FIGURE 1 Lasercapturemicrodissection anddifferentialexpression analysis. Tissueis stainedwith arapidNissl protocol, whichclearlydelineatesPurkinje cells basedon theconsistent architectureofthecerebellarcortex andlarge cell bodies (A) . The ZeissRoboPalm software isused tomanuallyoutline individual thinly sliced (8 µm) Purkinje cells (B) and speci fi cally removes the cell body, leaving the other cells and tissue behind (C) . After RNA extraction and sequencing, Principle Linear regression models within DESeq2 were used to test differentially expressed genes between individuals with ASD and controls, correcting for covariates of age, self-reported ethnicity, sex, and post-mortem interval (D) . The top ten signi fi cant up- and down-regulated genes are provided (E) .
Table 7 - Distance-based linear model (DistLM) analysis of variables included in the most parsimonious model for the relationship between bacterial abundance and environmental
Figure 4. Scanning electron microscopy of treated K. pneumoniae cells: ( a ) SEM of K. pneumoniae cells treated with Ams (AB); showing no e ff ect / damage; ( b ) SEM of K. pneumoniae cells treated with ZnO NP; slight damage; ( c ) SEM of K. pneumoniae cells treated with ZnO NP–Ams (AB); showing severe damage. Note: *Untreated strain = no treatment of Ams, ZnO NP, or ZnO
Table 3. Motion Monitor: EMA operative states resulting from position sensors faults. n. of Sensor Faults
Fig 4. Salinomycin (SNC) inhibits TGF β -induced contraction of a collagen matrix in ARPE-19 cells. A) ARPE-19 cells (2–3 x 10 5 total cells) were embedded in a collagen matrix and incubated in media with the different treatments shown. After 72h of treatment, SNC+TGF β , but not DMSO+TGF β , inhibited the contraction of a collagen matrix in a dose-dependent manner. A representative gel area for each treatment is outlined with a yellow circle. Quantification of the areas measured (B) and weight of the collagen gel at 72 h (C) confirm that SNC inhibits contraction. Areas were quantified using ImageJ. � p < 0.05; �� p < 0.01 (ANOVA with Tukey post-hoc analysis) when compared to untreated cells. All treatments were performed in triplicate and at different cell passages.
+++++
For each line of the material that contains the word "After", make a copy.

FIGURE 1 Lasercapturemicrodissection anddifferentialexpression analysis. Tissueis stainedwith arapidNissl protocol, whichclearlydelineatesPurkinje cells basedon theconsistent architectureofthecerebellarcortex andlarge cell bodies (A) . The ZeissRoboPalm software isused tomanuallyoutline individual thinly sliced (8 µm) Purkinje cells (B) and speci fi cally removes the cell body, leaving the other cells and tissue behind (C) . After RNA extraction and sequencing, Principle Linear regression models within DESeq2 were used to test differentially expressed genes between individuals with ASD and controls, correcting for covariates of age, self-reported ethnicity, sex, and post-mortem interval (D) . The top ten signi fi cant up- and down-regulated genes are provided (E) .
Fig 4. Salinomycin (SNC) inhibits TGF β -induced contraction of a collagen matrix in ARPE-19 cells. A) ARPE-19 cells (2–3 x 10 5 total cells) were embedded in a collagen matrix and incubated in media with the different treatments shown. After 72h of treatment, SNC+TGF β , but not DMSO+TGF β , inhibited the contraction of a collagen matrix in a dose-dependent manner. A representative gel area for each treatment is outlined with a yellow circle. Quantification of the areas measured (B) and weight of the collagen gel at 72 h (C) confirm that SNC inhibits contraction. Areas were quantified using ImageJ. � p < 0.05; �� p < 0.01 (ANOVA with Tukey post-hoc analysis) when compared to untreated cells. All treatments were performed in triplicate and at different cell passages.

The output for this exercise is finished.